Assigned task
Copy the material below, swapping every "orgid" for "org_id" and changing nothing else. Omit the pictures.
※ ※ ※
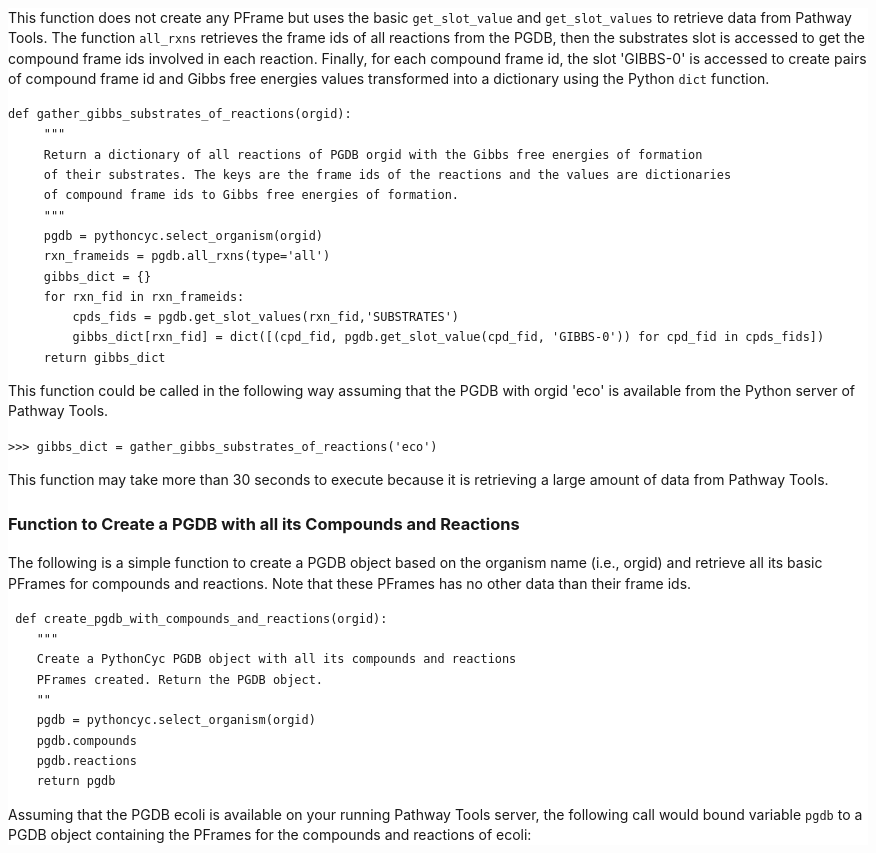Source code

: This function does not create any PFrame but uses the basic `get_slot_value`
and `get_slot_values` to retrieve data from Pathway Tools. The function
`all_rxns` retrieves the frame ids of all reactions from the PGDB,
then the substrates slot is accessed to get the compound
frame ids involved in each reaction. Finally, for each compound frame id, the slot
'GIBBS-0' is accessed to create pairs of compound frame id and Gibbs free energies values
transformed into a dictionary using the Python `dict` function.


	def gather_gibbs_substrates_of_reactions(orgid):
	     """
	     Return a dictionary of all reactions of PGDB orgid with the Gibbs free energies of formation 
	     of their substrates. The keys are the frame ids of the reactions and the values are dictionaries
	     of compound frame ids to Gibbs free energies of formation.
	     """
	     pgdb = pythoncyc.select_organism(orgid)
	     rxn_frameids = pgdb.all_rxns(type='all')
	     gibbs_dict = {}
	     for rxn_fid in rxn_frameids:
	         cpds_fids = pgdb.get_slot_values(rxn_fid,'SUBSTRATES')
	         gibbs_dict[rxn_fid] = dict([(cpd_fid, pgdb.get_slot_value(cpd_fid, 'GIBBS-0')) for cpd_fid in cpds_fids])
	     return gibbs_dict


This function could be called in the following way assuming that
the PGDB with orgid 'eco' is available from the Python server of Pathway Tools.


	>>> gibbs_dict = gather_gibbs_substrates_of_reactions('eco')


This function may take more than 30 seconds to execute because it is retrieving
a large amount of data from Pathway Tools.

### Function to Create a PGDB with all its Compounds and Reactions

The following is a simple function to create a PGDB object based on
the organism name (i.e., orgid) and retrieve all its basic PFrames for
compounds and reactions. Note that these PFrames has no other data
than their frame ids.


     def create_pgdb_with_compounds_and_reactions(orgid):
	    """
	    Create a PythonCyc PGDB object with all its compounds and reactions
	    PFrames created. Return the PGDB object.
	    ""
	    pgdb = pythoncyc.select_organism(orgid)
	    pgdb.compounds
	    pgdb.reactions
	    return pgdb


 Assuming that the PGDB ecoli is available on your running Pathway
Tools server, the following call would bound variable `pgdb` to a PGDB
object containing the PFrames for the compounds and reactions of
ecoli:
※ ※ ※
Result for this task
Source code

: This function does not create any PFrame but uses the basic `get_slot_value`
and `get_slot_values` to retrieve data from Pathway Tools. The function
`all_rxns` retrieves the frame ids of all reactions from the PGDB,
then the substrates slot is accessed to get the compound
frame ids involved in each reaction. Finally, for each compound frame id, the slot
'GIBBS-0' is accessed to create pairs of compound frame id and Gibbs free energies values
transformed into a dictionary using the Python `dict` function.


	def gather_gibbs_substrates_of_reactions(org_id):
	     """
	     Return a dictionary of all reactions of PGDB org_id with the Gibbs free energies of formation 
	     of their substrates. The keys are the frame ids of the reactions and the values are dictionaries
	     of compound frame ids to Gibbs free energies of formation.
	     """
	     pgdb = pythoncyc.select_organism(org_id)
	     rxn_frameids = pgdb.all_rxns(type='all')
	     gibbs_dict = {}
	     for rxn_fid in rxn_frameids:
	         cpds_fids = pgdb.get_slot_values(rxn_fid,'SUBSTRATES')
	         gibbs_dict[rxn_fid] = dict([(cpd_fid, pgdb.get_slot_value(cpd_fid, 'GIBBS-0')) for cpd_fid in cpds_fids])
	     return gibbs_dict


This function could be called in the following way assuming that
the PGDB with org_id 'eco' is available from the Python server of Pathway Tools.


	>>> gibbs_dict = gather_gibbs_substrates_of_reactions('eco')


This function may take more than 30 seconds to execute because it is retrieving
a large amount of data from Pathway Tools.

### Function to Create a PGDB with all its Compounds and Reactions

The following is a simple function to create a PGDB object based on
the organism name (i.e., org_id) and retrieve all its basic PFrames for
compounds and reactions. Note that these PFrames has no other data
than their frame ids.


     def create_pgdb_with_compounds_and_reactions(org_id):
	    """
	    Create a PythonCyc PGDB object with all its compounds and reactions
	    PFrames created. Return the PGDB object.
	    ""
	    pgdb = pythoncyc.select_organism(org_id)
	    pgdb.compounds
	    pgdb.reactions
	    return pgdb


 Assuming that the PGDB ecoli is available on your running Pathway
Tools server, the following call would bound variable `pgdb` to a PGDB
object containing the PFrames for the compounds and reactions of
ecoli:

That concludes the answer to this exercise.